Regular bipartite multigraphs have many (but not too many) symmetries

Regular bipartite multigraphs have many (but not too many) symmetries, Discrete Analysis 2025:22, 25 pp.

This paper concerns the automorphism groups of \(l\)-regular bipartite multigraphs with \(k\) vertices on each side, in the regime where \(k\) is fixed and \(l\) tends to infinity (so there are necessarily highly multiple edges). The vertex sets are considered to be coloured, so as to rule out automorphisms that exchange them. The authors call these objects \((k,l)\)-bipartite multigraphs.

As one might expect, the range of possibilities for the size of the automorphism group of a \((k,l)\)-bipartite graph is very large. One of the main results of the paper is to determine the largest and smallest possible size when \(k\geq 8\). (This assumption is for somewhat technical reasons, and rules out certain types of behaviour that occur only for very small \(k\).) It is relatively straightforward to show that the example with the most symmetries is a disjoint union of \(k\) pairs of vertices, with each pair joined by \(l\) edges, which has \(k!(l!)^k\) automorphisms.

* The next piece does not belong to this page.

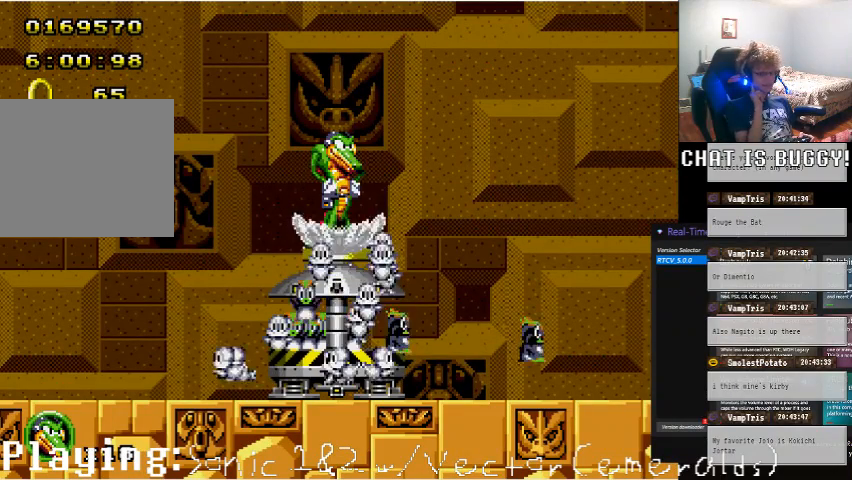
{"buttons": [], "left_stick": "center", "right_stick": "center", "events": []}
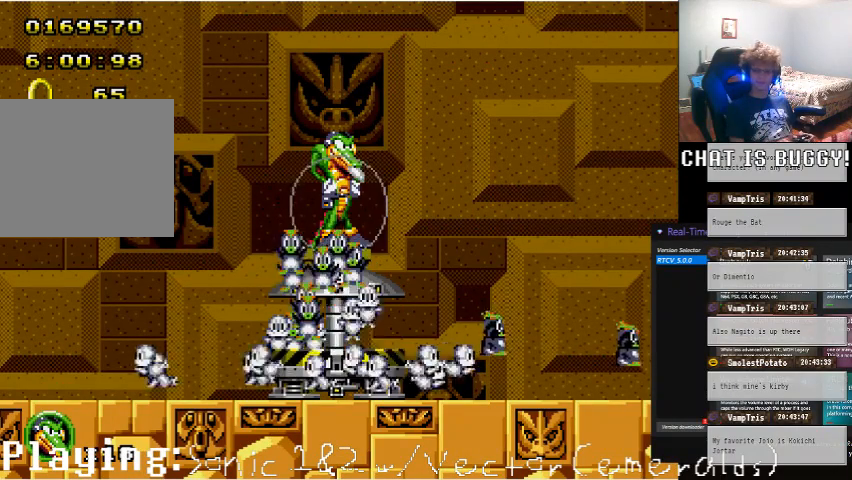
{"buttons": [], "left_stick": "center", "right_stick": "center", "events": []}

Note that an automorphism here does not just mean a permutation of the vertices that preserves the edge relationships, but rather a permutation of the vertices and edges that preserves them. Thus, if between vertices \(x\) and \(y\) there are \(d(x,y)\) edges, then the number of automorphisms is at least \(\prod_{x,y}d(x,y)!\), from which one can obtain a lower bound of \((l/k)^{k^2}\). The bound obtained by the authors is of this broad form, but is more complicated, depending in a subtle way on the remainder when \(l\) is divided by \(k\), and is sharp. The very broad strategy the authors use is to construct a particular example and to show that any other example has a strictly larger automorphism group. However, there are a few exceptional cases where the proof breaks down, and these have to be dealt with separately.

They also show that the number of symmetries of a typical \((k,l)\)-bipartite multigraph is, again as one might expect, much closer to the lower bound than to the upper bound. Intuitively, the main reason for this is that the edge multiplicities of a random \((k,l)\)-bipartite multigraph have considerable variance, which makes it hard to find symmetries that move vertices.

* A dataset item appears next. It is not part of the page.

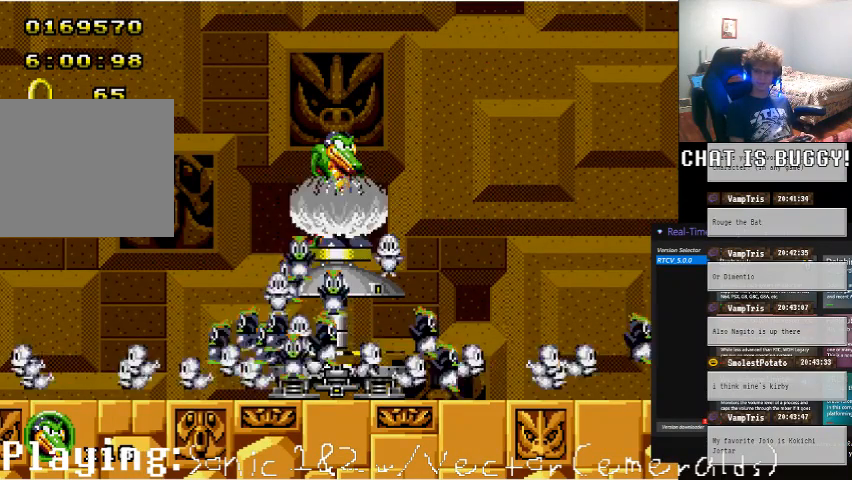
{"buttons": [], "left_stick": "center", "right_stick": "center", "events": []}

Note that there is an obvious one-to-one correspondence between \((k,l)\)-bipartite multigraphs and \(k\times k\) matrices with row and column sums that add up to \(l\) – that is, up to a scaling factor, doubly stochastic matrices. This is the perspective taken by the authors. Another way they view \((k,l)\)-multigraphs is as intersection matrices: one takes two partitions of \(\{1,2,\dots,kl\}\) into \(k\) sets of size \(l\) and defines \(A_{ij}\) to be the size of the intersection of the \(i\)th cell of the first partition and the \(j\)th cell of the second. One can show that every \(k\times k\) matrix with row and column sums adding up to \(l\) can be realized in this way.

They also make an observation about non-synchronizing permutation groups. A permutation group \(G\) is a group that has been explicitly realized as a group of permutations of \(\{1,2,\dots,n\}\) for some \(n\): that is, it is a group together with an injective homomorphism into \(S_n\). It is said to be synchronizing if for every function \(f:\{1,2,\dots,n\}\to\{1,2,\dots,n\}\) that is not a permutation, the monoid generated by \(G\) and \(f\) contains a constant map. This concept comes from automata theory: the sequence of transformations that yields the constant map is called a “reset word” because it can be used to reset all states to a particular given state.

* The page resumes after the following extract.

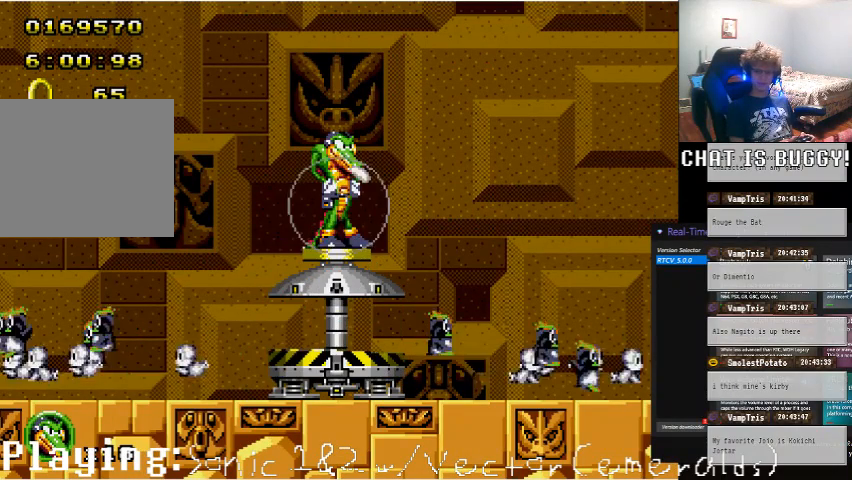
{"buttons": [], "left_stick": "center", "right_stick": "center", "events": []}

The authors consider the actions of \(S_{kl}\) and \(A_{kl}\) on the set \(\mathcal P(k,l)\) of the partitions mentioned above: that is, partitions of a set of size \(kl\) into \(k\) sets of size \(l\). (Note that while \(S_{kl}\) and \(A_{kl}\) are usually defined as the group of permutations of \(\{1,2,\dots,kl\}\) and the group of even permutations of \(\{1,2,\dots,kl\}\), here we are considering them as groups of permutations of a much larger set.) They show that the resulting permutation groups are non-synchronizing, making use of a known result that a permutation group is non-synchronizing if and only if it is contained in the automorphism group of a graph (that is not a complete or an empty graph) with clique number equal to its chromatic number. The graph they take in this case has vertex set \(\mathcal P(k,l)\), with two partitions joined if and only if they have no cell in common.